Today they say that children experience grief in spurts, moving quickly back and forth between moments of intense sadness and periods of play and humor.  That rings true to me, and it also explains why otherwise intelligent and perceptive adults fifty years ago believed the professionals who told them that children do not grieve.  Those moments of intensity come on quickly for children, and disappear almost as fast, rendering them invisible to people who don't want to see them anyway.  And children are quick to sense the latter, and learn to keep their sorrows to themselves.

Thus I could roam the countryside, play sixteen-inning games of softball, and splash in summer camp brooks and waterfalls, finding wonder easily despite the airless density of childhood loss.

For adults, it's somewhat different.

A couple of summers ago, I heard myself saying to a spiritual director, "I was, quite simply . . . completely enchanted by my children.  And then . . . one of them was gone.  And thus enchantment evaporated from my life."

I've been reflecting on that statement this summer.  Perhaps my capacity for wonder, if not actual enchantment, is making a comeback.  Or, at least, tapping on the door.  This summer has already ushered in its grueling moments, with more predicted ~ most of them having to do with pretending to enjoy myself so that others are not burdened.  But I find that I am longing for some genuine joy.

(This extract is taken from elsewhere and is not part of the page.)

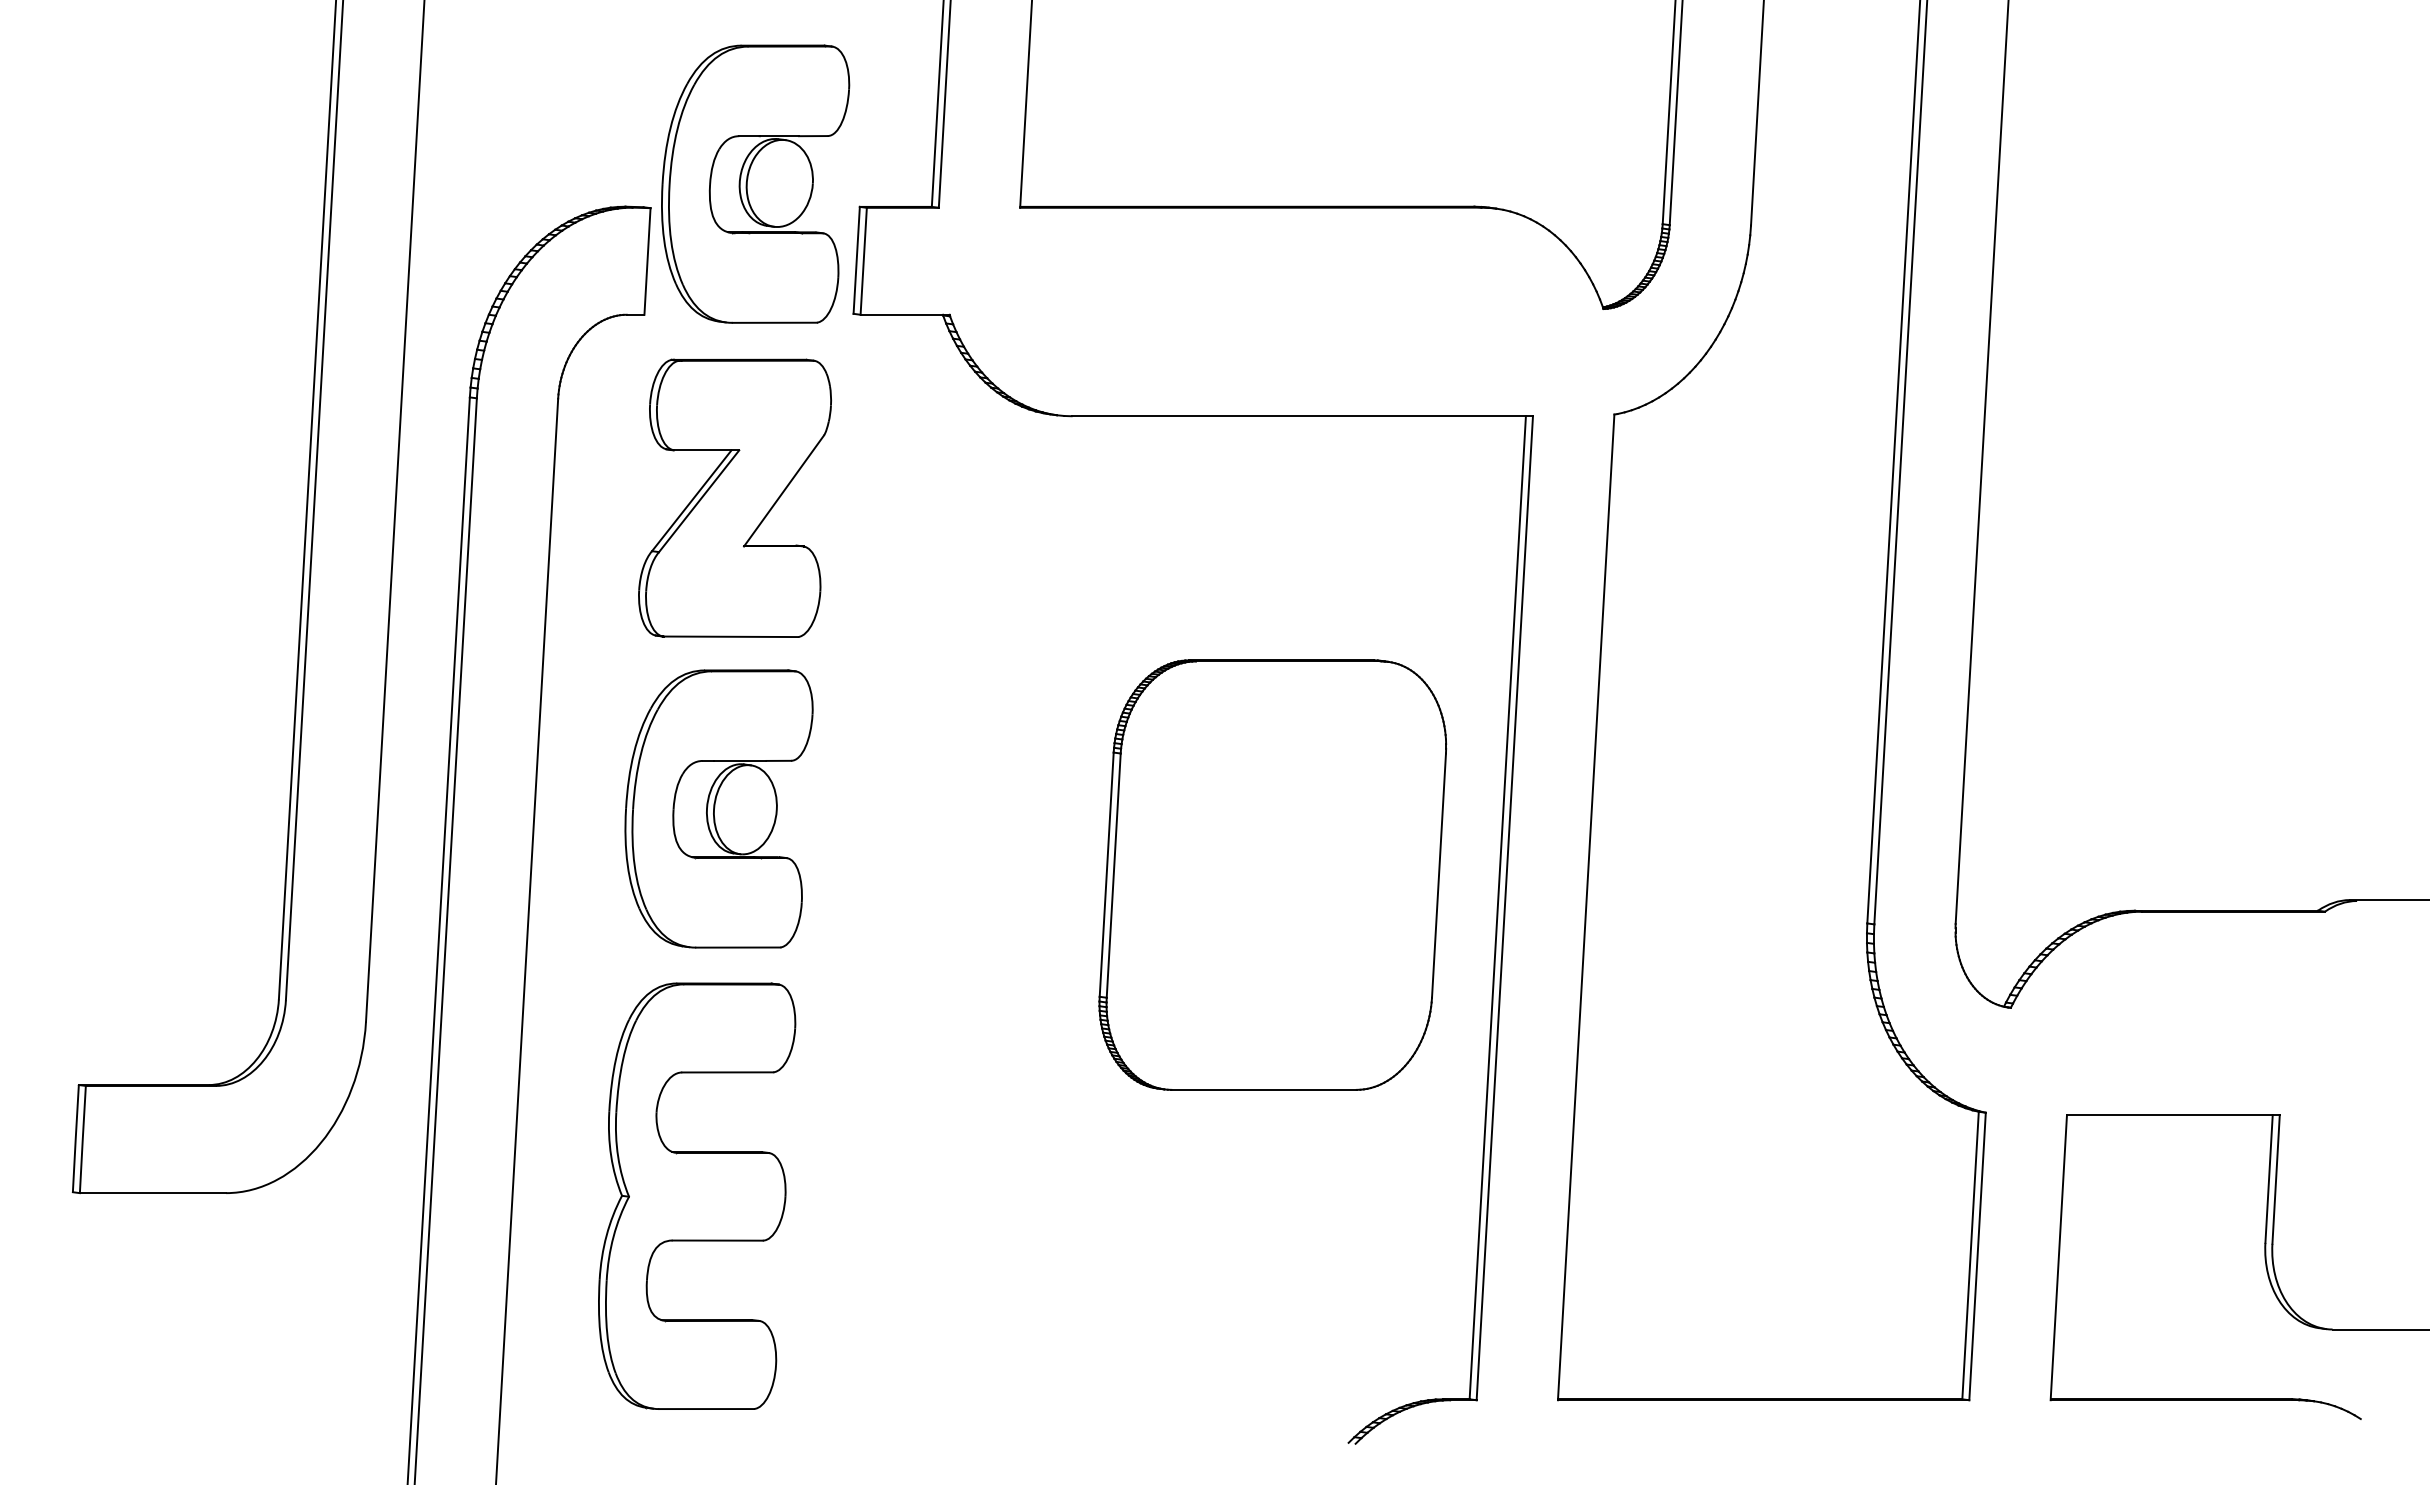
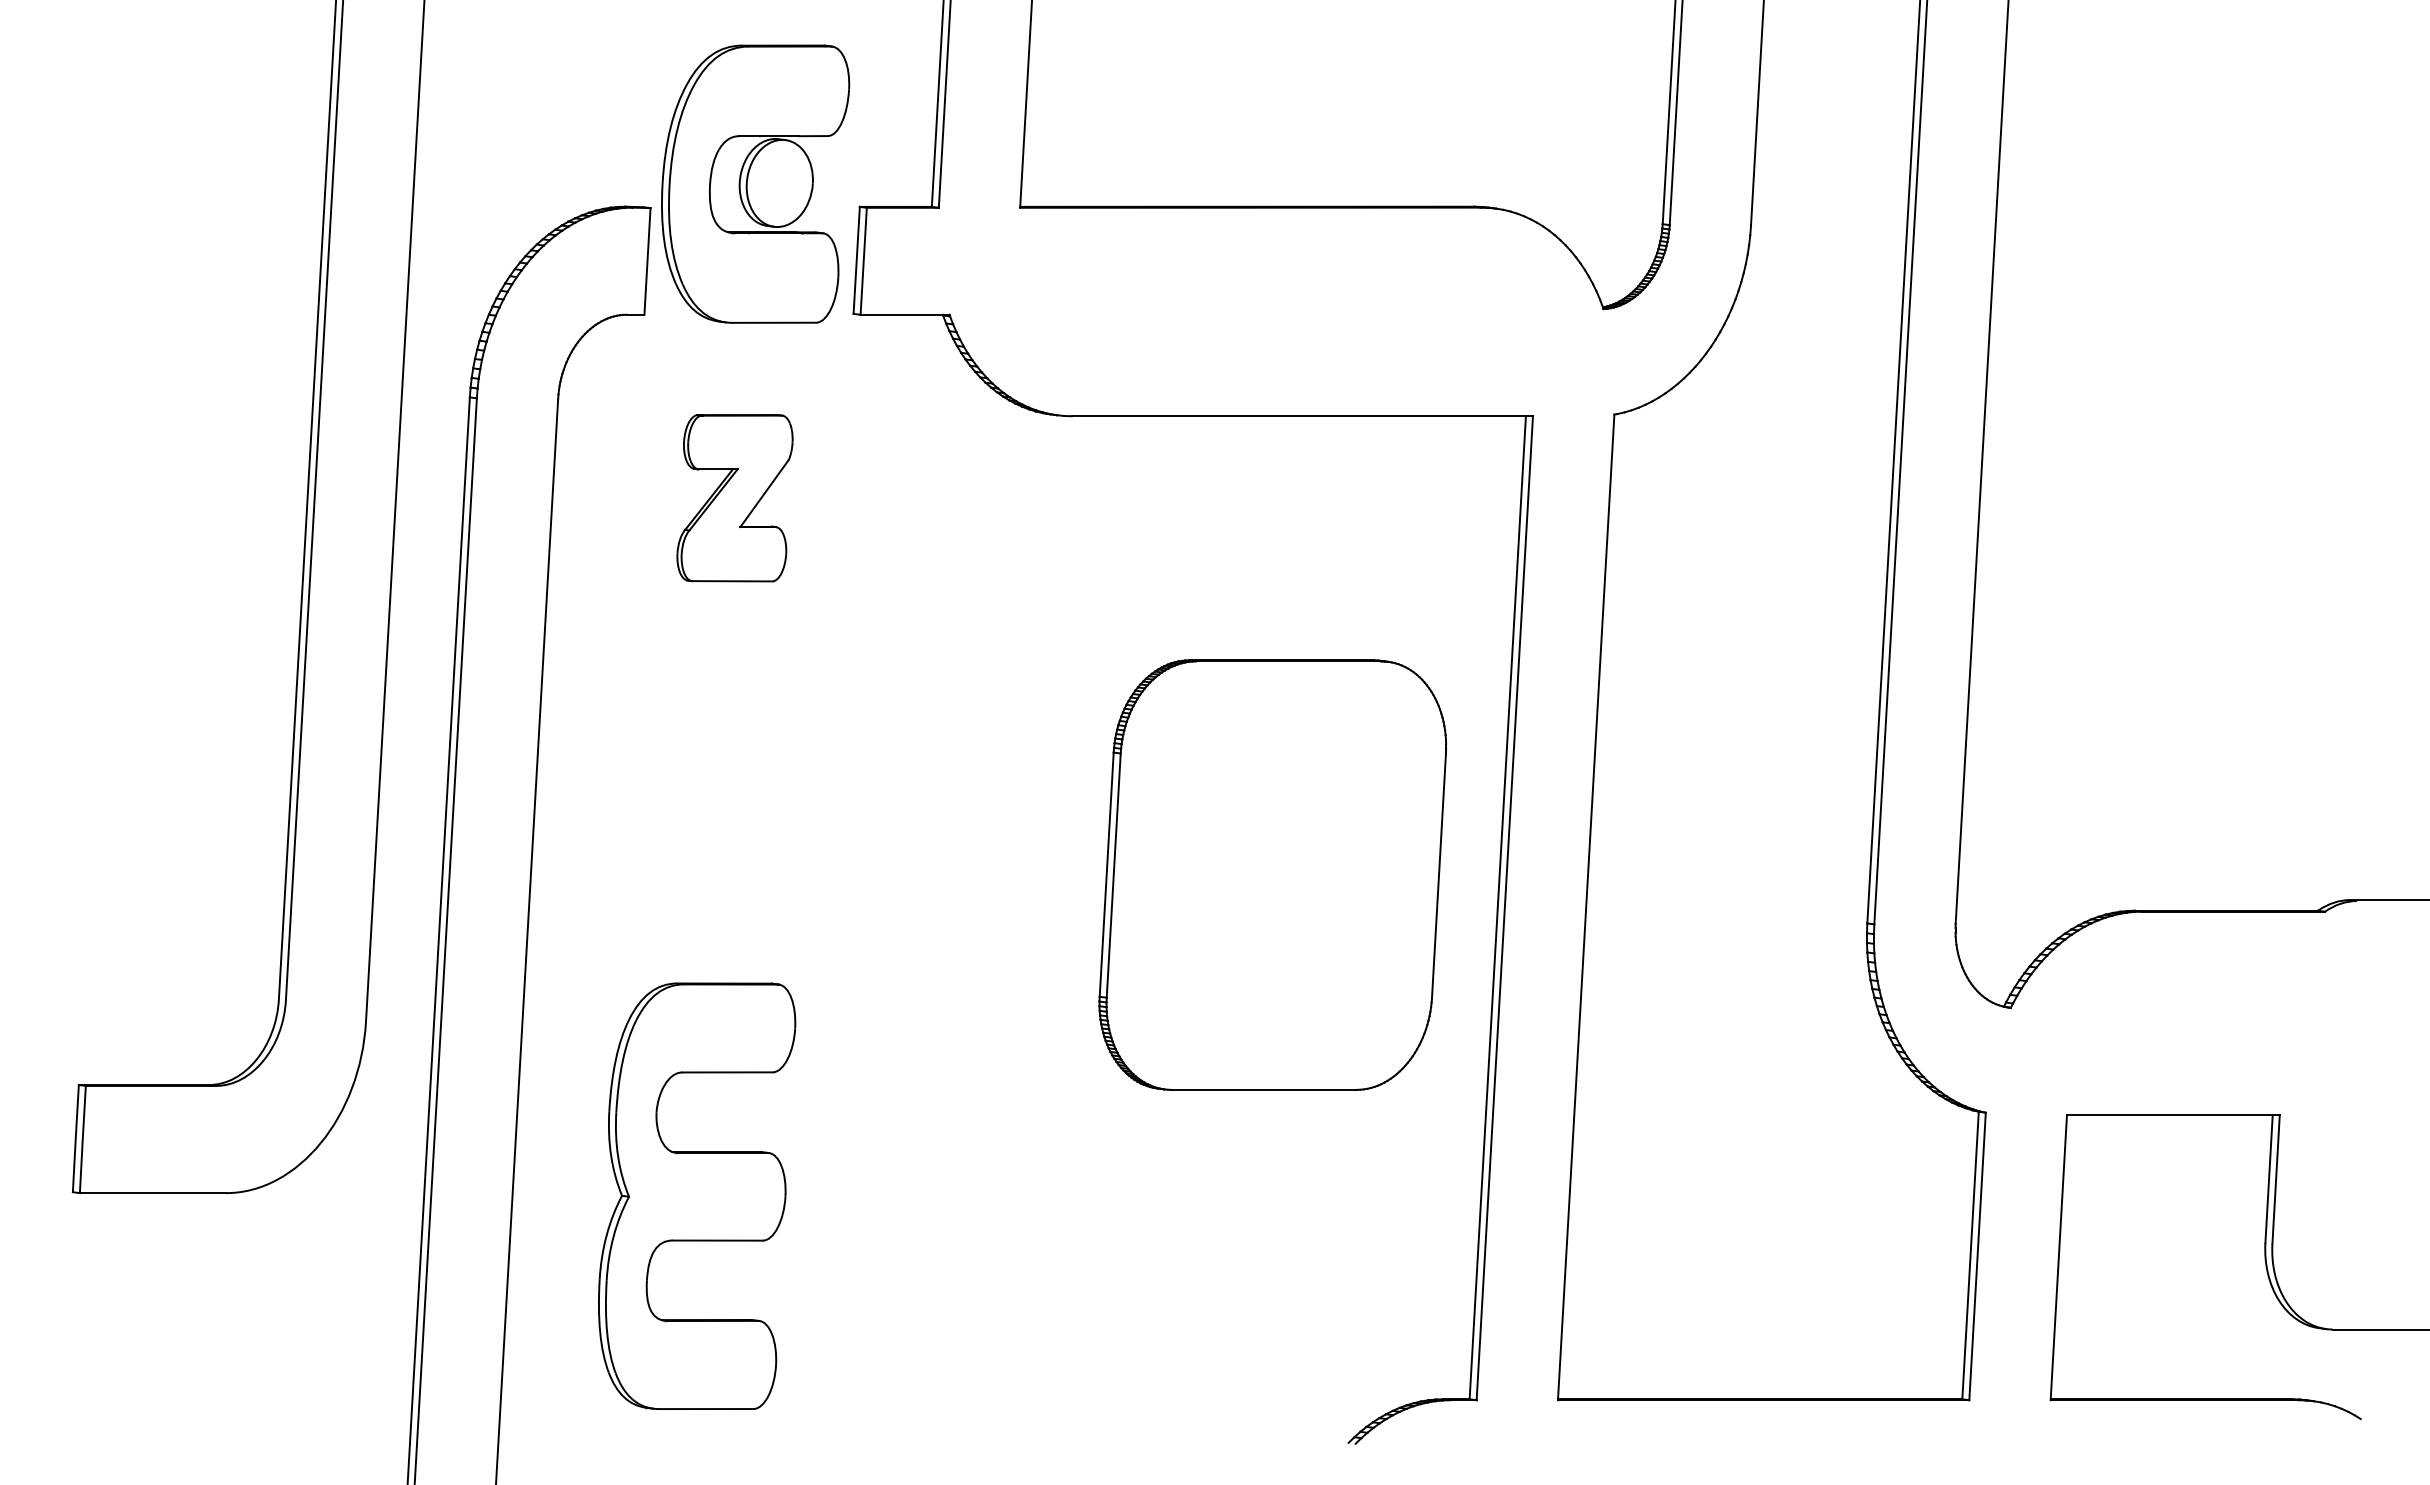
part at (734, 497) size: 194x280 px -> 118x169 px
part at (718, 808): present -> none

Interesting, isn't it, that this surge of hopeful anticipation should accompany my renewed ability to walk short distances?  Yesterday I walked a mile around my immediate neighborhood early in the morning, and another mile in the opposite direction in the evening.  It's such a pleasure to see the world on foot again, to notice faces and dogs and gardens in ways that one can't from a car.
 
In her poem When Death Comes, Mary Oliver, who has certainly experienced her own deep loss, says:
 
When it’s over, I want to say: all my life
I was a bride married to amazement.
I was the bridegroom, taking the world into my arms.
 
Regretfully, I will not be able to say that of all my life.   Or, perhaps, I will.  Perhaps the black hole of the last six years, sucking all the gravity into a huge and heavy space of darkness, will someday reveal itself as its own venue of wonder.
 
But for now, I think I would like to return to the more conventional forms.